------ Supplied text ------
In some cases, for example, it could be established
that the company had recently changed its name. In such cases, this new piece
of information was used to query the ORBIS database again.
Thus, the normalised name in ORBIS sometimes did not
correspond to the normalised name in the OHIM/EPO database.
CONCORDANCE TABLES
three tables were produced:
ORBIS-EPO concordance:
person_id number from the tls206_person - BvD idnumber
from the ORBIS dataset.
ORBIS-OHIM concordance
owner_code from the dim_owner table of OHIM’s
datawarehouse and the BvD id number from the ORBIS dataset.
EPO-OHIM concordance
person_id number from the tls206_person table of
PATSTAT and the owner_code from the dim_owner table of OHIM’s datawarehouse.
Redistribution from head
offices
One problem identified during the initial calculations
was the presence of some general, non-specific industry codes, namely 7010
Activities of head offices, 6420 Activities of holding
companies and 8299 Other business support service activities n.e.c.
This practice could potentially have distorted the
industry-intensity analysis if some industries were more prone than others to
leave maintenance of their trade mark / patent portfolio to the holding
company/head office, as those industries would then be underrepresented in the
general classification.
Redistribution of patents
from head offices
In terms of absolute patent intensity, those
industries codes 7010, 6420 and 8299 were ranked second, third and 27th,
respectively. This phenomenon reflects the common business practice of
concentrating patent portfolios at head offices, which also handle all the
relevant filing and registering procedures.
codes 7010, 6420 and 8299 were analysed in ORBIS by:
assigning the match to the subsidiaries with the same
name in case the match was to a DUO
assigning the match to sisters subsidiaries (realted
to same DUO) in case the match is not a DUO
Redistribution of TM from
head offices
Same problem as above for codes 7010, 6420 and 8299
(ranking 1st 2nd and 3rd). The problem was dealt with in exactly the same
manner
as described in the previous section.
NACE codes at different
levels of aggregation
In some cases, ORBIS assigns to a firm the NACE code
at a higher level of aggregation (3-digit group or 2-digit division) when in
the NACE classification those codes could be disaggregated into a lower level
of analysis (class). For computational reasons, ORBIS adds one or two zeros to
such group or division codes in order to create 4-digit classes in all records.
These classes are referred to as synthetic classes.
It was decided to deal with this problem by redistributing
the patents associated with synthetic classes among the classes within the
division or group, as applicable.
------
Work request 1:
Reproduce the methodology note starting at "NACE codes at" and ending at "group, as applicable.", updating "synthetic classes" to "artificial classes".
------ The data ------
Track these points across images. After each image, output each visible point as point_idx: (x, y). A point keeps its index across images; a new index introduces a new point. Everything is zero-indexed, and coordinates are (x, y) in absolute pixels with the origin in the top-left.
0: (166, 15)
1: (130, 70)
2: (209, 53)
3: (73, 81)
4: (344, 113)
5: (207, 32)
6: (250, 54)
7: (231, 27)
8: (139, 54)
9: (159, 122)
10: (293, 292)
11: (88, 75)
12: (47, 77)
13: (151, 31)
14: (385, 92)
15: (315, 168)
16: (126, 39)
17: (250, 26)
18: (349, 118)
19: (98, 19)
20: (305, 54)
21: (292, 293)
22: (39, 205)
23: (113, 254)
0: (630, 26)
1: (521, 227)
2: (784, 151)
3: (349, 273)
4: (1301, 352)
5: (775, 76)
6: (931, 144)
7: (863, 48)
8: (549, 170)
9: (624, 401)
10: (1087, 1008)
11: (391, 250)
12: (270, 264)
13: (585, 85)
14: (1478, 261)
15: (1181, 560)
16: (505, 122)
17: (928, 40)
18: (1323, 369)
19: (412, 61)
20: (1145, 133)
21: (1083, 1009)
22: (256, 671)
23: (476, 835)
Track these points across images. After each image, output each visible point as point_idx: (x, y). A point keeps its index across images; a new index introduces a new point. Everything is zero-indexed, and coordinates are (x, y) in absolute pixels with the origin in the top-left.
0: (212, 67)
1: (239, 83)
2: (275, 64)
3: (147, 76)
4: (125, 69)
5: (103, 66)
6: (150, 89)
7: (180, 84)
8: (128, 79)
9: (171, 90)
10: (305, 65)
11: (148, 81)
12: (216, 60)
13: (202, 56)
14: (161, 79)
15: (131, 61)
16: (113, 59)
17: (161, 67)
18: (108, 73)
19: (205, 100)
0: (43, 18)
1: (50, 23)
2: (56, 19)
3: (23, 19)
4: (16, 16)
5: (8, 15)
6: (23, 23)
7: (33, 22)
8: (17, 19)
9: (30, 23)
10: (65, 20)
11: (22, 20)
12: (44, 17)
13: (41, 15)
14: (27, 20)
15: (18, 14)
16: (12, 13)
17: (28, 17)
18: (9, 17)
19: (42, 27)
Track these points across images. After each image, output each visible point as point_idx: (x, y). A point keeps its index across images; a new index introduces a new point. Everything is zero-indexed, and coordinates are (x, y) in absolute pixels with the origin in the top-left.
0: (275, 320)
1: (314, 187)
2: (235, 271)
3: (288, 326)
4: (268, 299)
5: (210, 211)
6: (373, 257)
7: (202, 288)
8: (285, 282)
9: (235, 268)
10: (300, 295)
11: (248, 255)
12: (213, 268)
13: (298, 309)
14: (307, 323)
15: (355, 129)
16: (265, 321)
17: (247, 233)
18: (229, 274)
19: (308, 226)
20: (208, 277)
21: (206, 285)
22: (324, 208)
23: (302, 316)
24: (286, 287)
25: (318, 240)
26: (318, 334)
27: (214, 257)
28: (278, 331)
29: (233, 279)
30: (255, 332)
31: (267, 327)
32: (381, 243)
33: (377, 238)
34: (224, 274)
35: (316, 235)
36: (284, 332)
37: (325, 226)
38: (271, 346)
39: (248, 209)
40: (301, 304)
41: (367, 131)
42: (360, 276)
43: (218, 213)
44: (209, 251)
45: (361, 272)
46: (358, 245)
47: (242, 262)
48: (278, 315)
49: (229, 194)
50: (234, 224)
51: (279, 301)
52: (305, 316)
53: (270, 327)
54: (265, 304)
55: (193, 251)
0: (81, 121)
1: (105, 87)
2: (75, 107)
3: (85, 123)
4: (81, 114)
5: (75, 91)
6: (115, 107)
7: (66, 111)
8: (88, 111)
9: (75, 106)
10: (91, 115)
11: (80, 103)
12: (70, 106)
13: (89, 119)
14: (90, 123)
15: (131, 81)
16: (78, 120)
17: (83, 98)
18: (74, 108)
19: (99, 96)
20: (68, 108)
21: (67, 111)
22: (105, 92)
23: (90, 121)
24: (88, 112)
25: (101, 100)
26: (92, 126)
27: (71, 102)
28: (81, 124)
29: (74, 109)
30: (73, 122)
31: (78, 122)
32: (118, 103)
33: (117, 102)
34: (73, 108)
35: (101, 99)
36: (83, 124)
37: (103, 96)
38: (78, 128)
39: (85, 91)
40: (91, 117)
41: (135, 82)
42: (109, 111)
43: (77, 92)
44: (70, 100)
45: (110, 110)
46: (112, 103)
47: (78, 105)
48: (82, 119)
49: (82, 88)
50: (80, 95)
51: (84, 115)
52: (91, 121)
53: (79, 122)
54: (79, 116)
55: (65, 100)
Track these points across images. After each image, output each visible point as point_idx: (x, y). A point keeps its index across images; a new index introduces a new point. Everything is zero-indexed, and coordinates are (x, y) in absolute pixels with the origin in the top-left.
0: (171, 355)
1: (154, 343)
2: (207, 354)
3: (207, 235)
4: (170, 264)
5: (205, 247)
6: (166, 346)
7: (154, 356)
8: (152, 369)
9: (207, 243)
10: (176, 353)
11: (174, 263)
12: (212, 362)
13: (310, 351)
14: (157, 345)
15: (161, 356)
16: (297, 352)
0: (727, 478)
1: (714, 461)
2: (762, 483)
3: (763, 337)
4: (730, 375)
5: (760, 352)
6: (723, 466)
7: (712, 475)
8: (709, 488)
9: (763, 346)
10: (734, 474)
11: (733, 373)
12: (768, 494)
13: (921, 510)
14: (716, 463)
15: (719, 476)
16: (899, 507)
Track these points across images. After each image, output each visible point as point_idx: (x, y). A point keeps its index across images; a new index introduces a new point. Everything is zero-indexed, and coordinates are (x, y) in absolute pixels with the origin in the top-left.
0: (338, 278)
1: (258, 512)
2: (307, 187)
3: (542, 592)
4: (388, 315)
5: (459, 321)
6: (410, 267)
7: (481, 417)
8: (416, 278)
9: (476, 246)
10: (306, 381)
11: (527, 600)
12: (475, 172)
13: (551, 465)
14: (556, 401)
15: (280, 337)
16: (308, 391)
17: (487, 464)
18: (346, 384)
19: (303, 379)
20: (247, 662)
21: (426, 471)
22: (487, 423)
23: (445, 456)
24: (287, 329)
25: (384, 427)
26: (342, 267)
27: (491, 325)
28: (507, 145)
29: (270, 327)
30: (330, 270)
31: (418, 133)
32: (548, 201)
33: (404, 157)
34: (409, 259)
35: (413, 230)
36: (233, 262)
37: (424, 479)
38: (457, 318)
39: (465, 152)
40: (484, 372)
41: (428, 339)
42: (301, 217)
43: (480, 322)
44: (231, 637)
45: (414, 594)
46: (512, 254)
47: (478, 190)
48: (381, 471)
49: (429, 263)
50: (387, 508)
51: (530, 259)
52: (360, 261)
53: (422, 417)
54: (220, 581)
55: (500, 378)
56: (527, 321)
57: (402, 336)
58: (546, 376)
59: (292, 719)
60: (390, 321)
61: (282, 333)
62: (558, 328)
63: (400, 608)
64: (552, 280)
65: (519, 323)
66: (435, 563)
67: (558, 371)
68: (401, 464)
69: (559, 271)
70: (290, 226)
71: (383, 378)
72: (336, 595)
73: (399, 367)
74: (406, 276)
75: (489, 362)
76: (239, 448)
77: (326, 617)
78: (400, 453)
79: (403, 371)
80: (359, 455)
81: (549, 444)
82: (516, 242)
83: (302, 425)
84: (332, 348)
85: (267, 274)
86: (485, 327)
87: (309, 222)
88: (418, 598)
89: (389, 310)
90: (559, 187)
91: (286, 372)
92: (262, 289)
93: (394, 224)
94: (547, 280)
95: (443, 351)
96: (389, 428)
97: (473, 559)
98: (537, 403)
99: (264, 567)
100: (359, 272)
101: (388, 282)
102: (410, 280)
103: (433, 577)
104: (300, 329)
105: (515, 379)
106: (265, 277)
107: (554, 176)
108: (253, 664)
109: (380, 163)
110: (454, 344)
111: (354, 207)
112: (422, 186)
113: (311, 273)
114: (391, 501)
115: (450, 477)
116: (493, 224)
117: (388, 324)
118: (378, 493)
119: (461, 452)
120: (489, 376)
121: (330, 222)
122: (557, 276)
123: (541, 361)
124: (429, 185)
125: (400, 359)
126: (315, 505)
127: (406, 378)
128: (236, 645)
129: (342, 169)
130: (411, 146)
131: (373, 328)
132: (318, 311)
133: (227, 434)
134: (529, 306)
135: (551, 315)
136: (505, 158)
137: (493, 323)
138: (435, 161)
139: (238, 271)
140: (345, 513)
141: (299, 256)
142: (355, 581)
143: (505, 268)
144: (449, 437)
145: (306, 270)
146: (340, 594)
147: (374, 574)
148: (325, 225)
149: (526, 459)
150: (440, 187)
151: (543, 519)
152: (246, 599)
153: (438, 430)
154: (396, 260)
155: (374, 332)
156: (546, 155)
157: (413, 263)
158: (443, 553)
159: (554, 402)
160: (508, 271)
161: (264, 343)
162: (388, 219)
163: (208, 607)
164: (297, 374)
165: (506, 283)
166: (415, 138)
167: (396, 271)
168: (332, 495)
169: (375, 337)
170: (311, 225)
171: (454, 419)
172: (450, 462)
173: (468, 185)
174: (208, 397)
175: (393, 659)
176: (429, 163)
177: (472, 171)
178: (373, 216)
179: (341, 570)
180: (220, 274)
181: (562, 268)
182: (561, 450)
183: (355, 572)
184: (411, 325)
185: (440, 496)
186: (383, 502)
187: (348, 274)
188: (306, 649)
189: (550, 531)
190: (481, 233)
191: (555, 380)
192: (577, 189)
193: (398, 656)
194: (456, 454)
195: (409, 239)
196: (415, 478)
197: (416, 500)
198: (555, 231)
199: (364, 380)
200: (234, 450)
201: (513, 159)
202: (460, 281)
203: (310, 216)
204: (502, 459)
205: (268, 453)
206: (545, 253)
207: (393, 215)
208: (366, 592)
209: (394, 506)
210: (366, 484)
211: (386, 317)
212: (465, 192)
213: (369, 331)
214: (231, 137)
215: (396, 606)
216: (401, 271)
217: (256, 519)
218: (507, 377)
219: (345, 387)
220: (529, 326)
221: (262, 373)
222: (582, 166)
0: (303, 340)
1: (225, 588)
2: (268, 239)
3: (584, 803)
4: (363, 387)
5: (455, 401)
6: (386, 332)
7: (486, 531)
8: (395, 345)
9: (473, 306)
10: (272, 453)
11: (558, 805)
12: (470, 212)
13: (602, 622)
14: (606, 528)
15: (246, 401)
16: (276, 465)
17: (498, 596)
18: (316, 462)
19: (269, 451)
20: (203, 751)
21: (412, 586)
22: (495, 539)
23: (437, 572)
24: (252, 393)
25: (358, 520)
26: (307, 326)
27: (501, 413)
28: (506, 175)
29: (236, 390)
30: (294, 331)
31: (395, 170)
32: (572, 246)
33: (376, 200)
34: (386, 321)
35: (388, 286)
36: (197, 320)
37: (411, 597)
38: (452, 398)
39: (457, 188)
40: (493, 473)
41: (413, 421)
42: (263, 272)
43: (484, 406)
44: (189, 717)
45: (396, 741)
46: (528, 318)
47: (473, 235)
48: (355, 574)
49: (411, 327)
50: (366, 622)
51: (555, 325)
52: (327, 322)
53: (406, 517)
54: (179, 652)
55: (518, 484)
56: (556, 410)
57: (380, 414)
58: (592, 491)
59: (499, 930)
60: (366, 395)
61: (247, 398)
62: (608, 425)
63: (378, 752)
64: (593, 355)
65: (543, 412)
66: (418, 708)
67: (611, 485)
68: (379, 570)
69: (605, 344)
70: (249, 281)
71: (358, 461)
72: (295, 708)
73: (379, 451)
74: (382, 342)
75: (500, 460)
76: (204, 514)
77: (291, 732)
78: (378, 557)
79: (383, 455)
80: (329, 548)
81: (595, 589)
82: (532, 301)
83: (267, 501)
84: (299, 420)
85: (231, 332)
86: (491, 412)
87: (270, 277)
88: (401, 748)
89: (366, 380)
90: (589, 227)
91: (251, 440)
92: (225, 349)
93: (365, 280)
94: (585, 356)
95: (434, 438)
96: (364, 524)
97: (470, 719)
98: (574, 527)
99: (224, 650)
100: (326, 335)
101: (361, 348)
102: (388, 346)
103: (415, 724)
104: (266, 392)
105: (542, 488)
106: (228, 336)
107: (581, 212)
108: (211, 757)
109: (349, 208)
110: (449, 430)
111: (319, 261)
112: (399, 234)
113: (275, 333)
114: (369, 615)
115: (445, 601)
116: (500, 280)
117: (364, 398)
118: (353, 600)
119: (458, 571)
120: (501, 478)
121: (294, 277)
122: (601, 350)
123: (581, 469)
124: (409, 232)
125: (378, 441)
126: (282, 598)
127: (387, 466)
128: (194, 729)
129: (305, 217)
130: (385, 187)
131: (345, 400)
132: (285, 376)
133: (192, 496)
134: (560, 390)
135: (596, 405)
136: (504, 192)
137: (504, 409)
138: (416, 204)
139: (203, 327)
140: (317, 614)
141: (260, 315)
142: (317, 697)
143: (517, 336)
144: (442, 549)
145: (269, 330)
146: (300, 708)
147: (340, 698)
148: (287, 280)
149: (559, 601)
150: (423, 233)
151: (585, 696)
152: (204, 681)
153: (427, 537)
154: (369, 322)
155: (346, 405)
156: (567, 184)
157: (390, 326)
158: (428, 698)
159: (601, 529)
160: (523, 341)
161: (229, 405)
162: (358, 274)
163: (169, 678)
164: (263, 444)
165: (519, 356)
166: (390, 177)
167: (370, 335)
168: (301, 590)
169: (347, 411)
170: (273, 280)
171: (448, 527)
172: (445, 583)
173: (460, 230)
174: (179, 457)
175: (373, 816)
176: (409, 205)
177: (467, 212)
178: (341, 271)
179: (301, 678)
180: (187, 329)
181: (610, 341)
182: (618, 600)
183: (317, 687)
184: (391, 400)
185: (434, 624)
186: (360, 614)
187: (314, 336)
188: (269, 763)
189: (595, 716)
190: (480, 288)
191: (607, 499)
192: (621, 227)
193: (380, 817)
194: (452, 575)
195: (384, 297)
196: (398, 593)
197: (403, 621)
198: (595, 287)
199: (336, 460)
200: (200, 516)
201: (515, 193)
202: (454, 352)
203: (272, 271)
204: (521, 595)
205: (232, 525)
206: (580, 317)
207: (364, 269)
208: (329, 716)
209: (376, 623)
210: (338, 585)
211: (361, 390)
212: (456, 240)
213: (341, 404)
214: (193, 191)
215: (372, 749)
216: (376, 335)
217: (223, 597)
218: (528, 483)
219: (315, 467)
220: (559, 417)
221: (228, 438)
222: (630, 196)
------
Work request 2:
Arrange the lines of the entries as a Markdown table with the columns "Row" and "Line," starting at the first entry and ending at the line containing "19: (42, 27)". Number each row and omit blank lines.

Response box 1:
NACE codes at different
levels of aggregation
In some cases, ORBIS assigns to a firm the NACE code
at a higher level of aggregation (3-digit group or 2-digit division) when in
the NACE classification those codes could be disaggregated into a lower level
of analysis (class). For computational reasons, ORBIS adds one or two zeros to
such group or division codes in order to create 4-digit classes in all records.
These classes are referred to as artificial classes.
It was decided to deal with this problem by redistributing
the patents associated with artificial classes among the classes within the
division or group, as applicable.

Response box 2:
| Row | Line |
|---|---|
| 1 | Track these points across images. After each image, output each visible point as point_idx: (x, y). A point keeps its index across images; a new index introduces a new point. Everything is zero-indexed, and coordinates are (x, y) in absolute pixels with the origin in the top-left. |
| 2 | 0: (166, 15) |
| 3 | 1: (130, 70) |
| 4 | 2: (209, 53) |
| 5 | 3: (73, 81) |
| 6 | 4: (344, 113) |
| 7 | 5: (207, 32) |
| 8 | 6: (250, 54) |
| 9 | 7: (231, 27) |
| 10 | 8: (139, 54) |
| 11 | 9: (159, 122) |
| 12 | 10: (293, 292) |
| 13 | 11: (88, 75) |
| 14 | 12: (47, 77) |
| 15 | 13: (151, 31) |
| 16 | 14: (385, 92) |
| 17 | 15: (315, 168) |
| 18 | 16: (126, 39) |
| 19 | 17: (250, 26) |
| 20 | 18: (349, 118) |
| 21 | 19: (98, 19) |
| 22 | 20: (305, 54) |
| 23 | 21: (292, 293) |
| 24 | 22: (39, 205) |
| 25 | 23: (113, 254) |
| 26 | 0: (630, 26) |
| 27 | 1: (521, 227) |
| 28 | 2: (784, 151) |
| 29 | 3: (349, 273) |
| 30 | 4: (1301, 352) |
| 31 | 5: (775, 76) |
| 32 | 6: (931, 144) |
| 33 | 7: (863, 48) |
| 34 | 8: (549, 170) |
| 35 | 9: (624, 401) |
| 36 | 10: (1087, 1008) |
| 37 | 11: (391, 250) |
| 38 | 12: (270, 264) |
| 39 | 13: (585, 85) |
| 40 | 14: (1478, 261) |
| 41 | 15: (1181, 560) |
| 42 | 16: (505, 122) |
| 43 | 17: (928, 40) |
| 44 | 18: (1323, 369) |
| 45 | 19: (412, 61) |
| 46 | 20: (1145, 133) |
| 47 | 21: (1083, 1009) |
| 48 | 22: (256, 671) |
| 49 | 23: (476, 835) |
| 50 | Track these points across images. After each image, output each visible point as point_idx: (x, y). A point keeps its index across images; a new index introduces a new point. Everything is zero-indexed, and coordinates are (x, y) in absolute pixels with the origin in the top-left. |
| 51 | 0: (212, 67) |
| 52 | 1: (239, 83) |
| 53 | 2: (275, 64) |
| 54 | 3: (147, 76) |
| 55 | 4: (125, 69) |
| 56 | 5: (103, 66) |
| 57 | 6: (150, 89) |
| 58 | 7: (180, 84) |
| 59 | 8: (128, 79) |
| 60 | 9: (171, 90) |
| 61 | 10: (305, 65) |
| 62 | 11: (148, 81) |
| 63 | 12: (216, 60) |
| 64 | 13: (202, 56) |
| 65 | 14: (161, 79) |
| 66 | 15: (131, 61) |
| 67 | 16: (113, 59) |
| 68 | 17: (161, 67) |
| 69 | 18: (108, 73) |
| 70 | 19: (205, 100) |
| 71 | 0: (43, 18) |
| 72 | 1: (50, 23) |
| 73 | 2: (56, 19) |
| 74 | 3: (23, 19) |
| 75 | 4: (16, 16) |
| 76 | 5: (8, 15) |
| 77 | 6: (23, 23) |
| 78 | 7: (33, 22) |
| 79 | 8: (17, 19) |
| 80 | 9: (30, 23) |
| 81 | 10: (65, 20) |
| 82 | 11: (22, 20) |
| 83 | 12: (44, 17) |
| 84 | 13: (41, 15) |
| 85 | 14: (27, 20) |
| 86 | 15: (18, 14) |
| 87 | 16: (12, 13) |
| 88 | 17: (28, 17) |
| 89 | 18: (9, 17) |
| 90 | 19: (42, 27) |